# Weel done, Cutty-Sark!



## High Eight (May 21, 2007)

To quote Burns.

I wasn't sure whether to put this here or in current events. Apologies if somebody has already posted the news.

It seem that the historic tea and wool clipper Cutty Sark has had a near-miraculous escape from a (possibly deliberately started) fire. The hull of the ship has been damaged quite badly but not beyond repair and the masts, spars and rigging had already been removed for renovation along with a fair bit of other woodwork.

Full story here: BBC NEWS | England | London | Blaze ravages historic Cutty Sark


----------



## The Ace (May 21, 2007)

Well, she should've been at home anyway.  I'm glad she survived but I hope her caretakers show the scum responsible the meaning of 'Keel Hauling.'


----------



## nixie (May 21, 2007)

A shame, a beautiful ship gone up in flames


----------



## Rane Longfox (May 21, 2007)

The Cutty Sark is a wonderful boat, steeped in history, and close to the hearts of anyone who has taken part in the Cutty Sark Tall Ships Race, as I have on numerous occasions.

I can't understand why anyone would do this, but at least it's recoverable, and the rigging wasn't up anyway.

One word for people who do something like this: scum.


----------



## Talysia (May 21, 2007)

It's such a shame that a beautiful old ship should be subjected to this.  As Rane says; at least it's recoverable, but it's still a terrible thing to happen.


----------



## scalem X (May 21, 2007)

Ah the ship, I was thinking of the whisky brand .
Yeah even I would love to sail it once. Who sets fire to a ship .


----------



## HappyHippo (May 21, 2007)

Unfortunately, the same kind of people who vandalise phone boxes, mug old people, and microwave cats: bored and destructive ones.

It's sad that such an improtant piece of tangible history has been damaged, but the Cutty Sark has always given me the creeping evils. Going below decks is one of the most terrifying experiences I can have!

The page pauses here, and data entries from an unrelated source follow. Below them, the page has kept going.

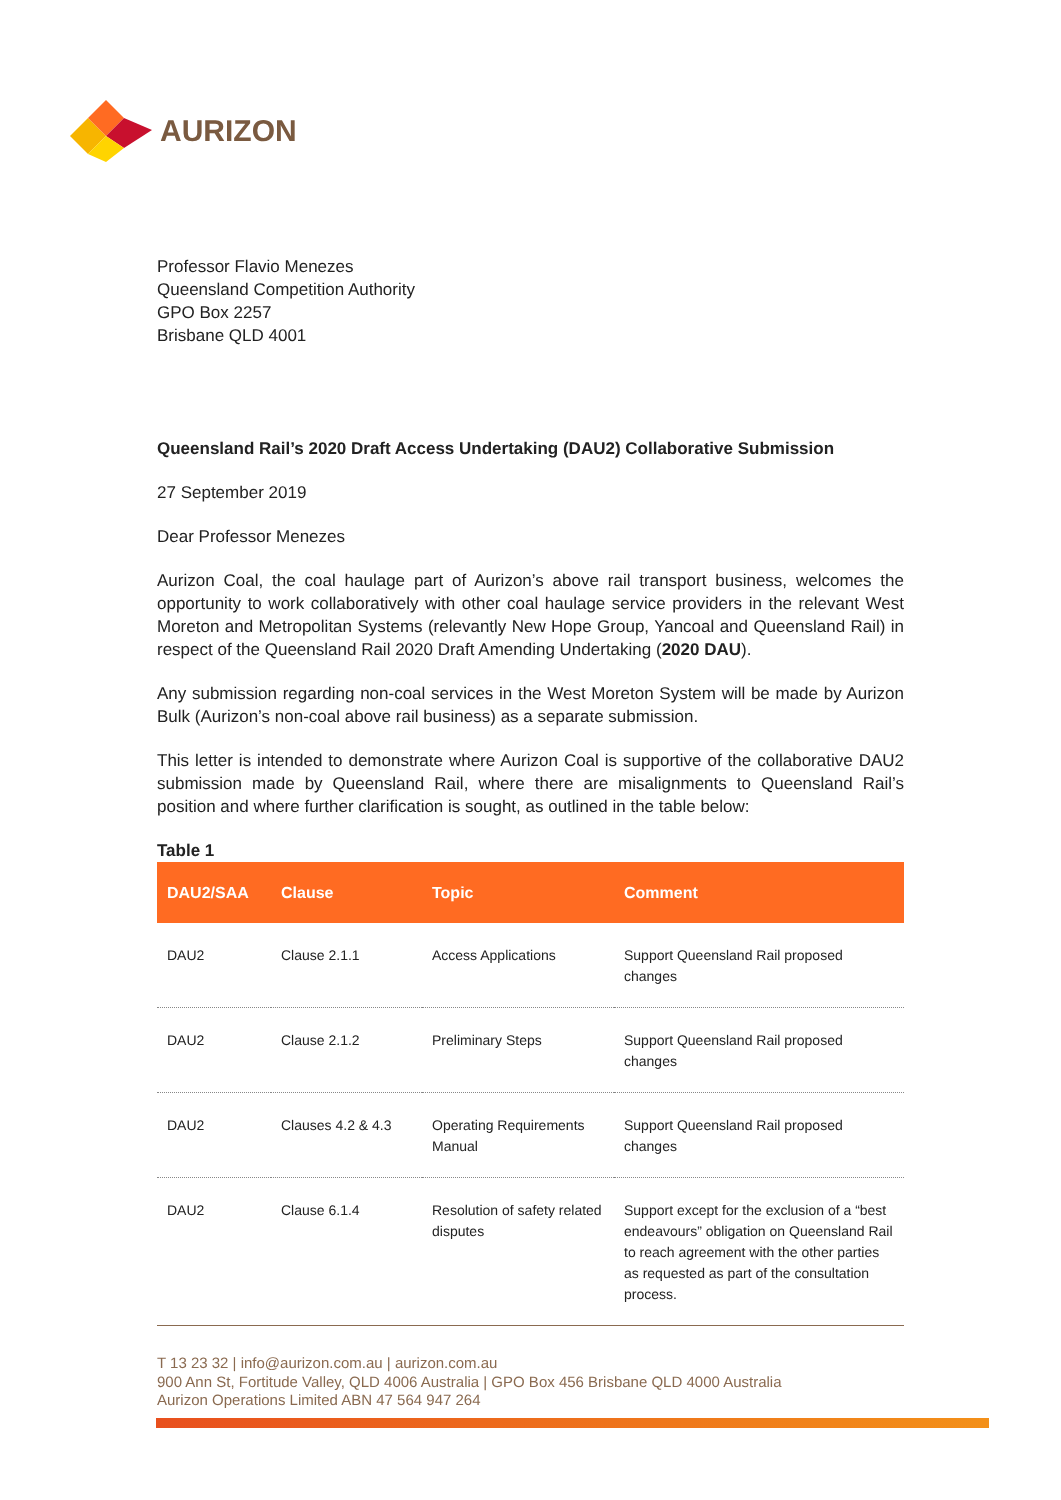AURIZON
Professor Flavio Menezes
Queensland Competition Authority
GPO Box 2257
Brisbane QLD 4001
Queensland Rail’s 2020 Draft Access Undertaking (DAU2) Collaborative Submission
27 September 2019
Dear Professor Menezes
Aurizon Coal, the coal haulage part of Aurizon’s above rail transport business, welcomes the opportunity to work collaboratively with other coal haulage service providers in the relevant West Moreton and Metropolitan Systems (relevantly New Hope Group, Yancoal and Queensland Rail) in respect of the Queensland Rail 2020 Draft Amending Undertaking (2020 DAU).
Any submission regarding non-coal services in the West Moreton System will be made by Aurizon Bulk (Aurizon’s non-coal above rail business) as a separate submission.
This letter is intended to demonstrate where Aurizon Coal is supportive of the collaborative DAU2 submission made by Queensland Rail, where there are misalignments to Queensland Rail’s position and where further clarification is sought, as outlined in the table below:
Table 1
| DAU2/SAA | Clause | Topic | Comment |
| --- | --- | --- | --- |
| DAU2 | Clause 2.1.1 | Access Applications | Support Queensland Rail proposed changes |
| DAU2 | Clause 2.1.2 | Preliminary Steps | Support Queensland Rail proposed changes |
| DAU2 | Clauses 4.2 & 4.3 | Operating Requirements Manual | Support Queensland Rail proposed changes |
| DAU2 | Clause 6.1.4 | Resolution of safety related disputes | Support except for the exclusion of a “best endeavours” obligation on Queensland Rail to reach agreement with the other parties as requested as part of the consultation process. |
T 13 23 32 | info@aurizon.com.au | aurizon.com.au
900 Ann St, Fortitude Valley, QLD 4006 Australia | GPO Box 456 Brisbane QLD 4000 Australia
Aurizon Operations Limited ABN 47 564 947 264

There are restorers who can fix almost anything in the world so the naked eye can't detect any difference - Cutty Sark will be fine in the end.


----------



## Rosemary (May 21, 2007)

What a shame!  It was a lovely ship.  I too hope they keel haul the culprits!


----------



## dustinzgirl (May 21, 2007)

Cutty-Sark sounds like a Brittish curse. I don't know why, I can just hear y'all saying: Bugger off, cutty sark!

OK I'm wierd.

But it's terribly sad to see any historic thing be destroyed.


----------



## j d worthington (May 22, 2007)

I'm with Ace: Keelhauling. Preferably when there are lots of barnacles on the keel, and lots of sharks in the vicinity.....

(And, yes... I'm referring to "from bow to stern", not "side to side"...)


----------



## Winters_Sorrow (May 22, 2007)

It's very sad but when's somethings on public display (and that size) it's hard to protect.


----------



## The Ace (May 22, 2007)

DG, it actually means "Short shirt," in old scots, the ship's figurehead is the junior witch from Burn's 'Tam o' Shanter,' clutching the tail of Tam's mare Meg.  The Whisky, like the ship, was named after the witch.  In her time, her ablity to maintain 17 knots in all but the lightest breeze made her the fastest thing afloat.


----------



## tangaloomababe (May 22, 2007)

I say make them walk the plank, or keelhall either one


----------



## hairymunky (May 24, 2007)

Good to see one of the Clyde's finest, having a lucky escape.

Should bring back national service for the likes of these idiots,
might make them gain a wee bit more respect.


----------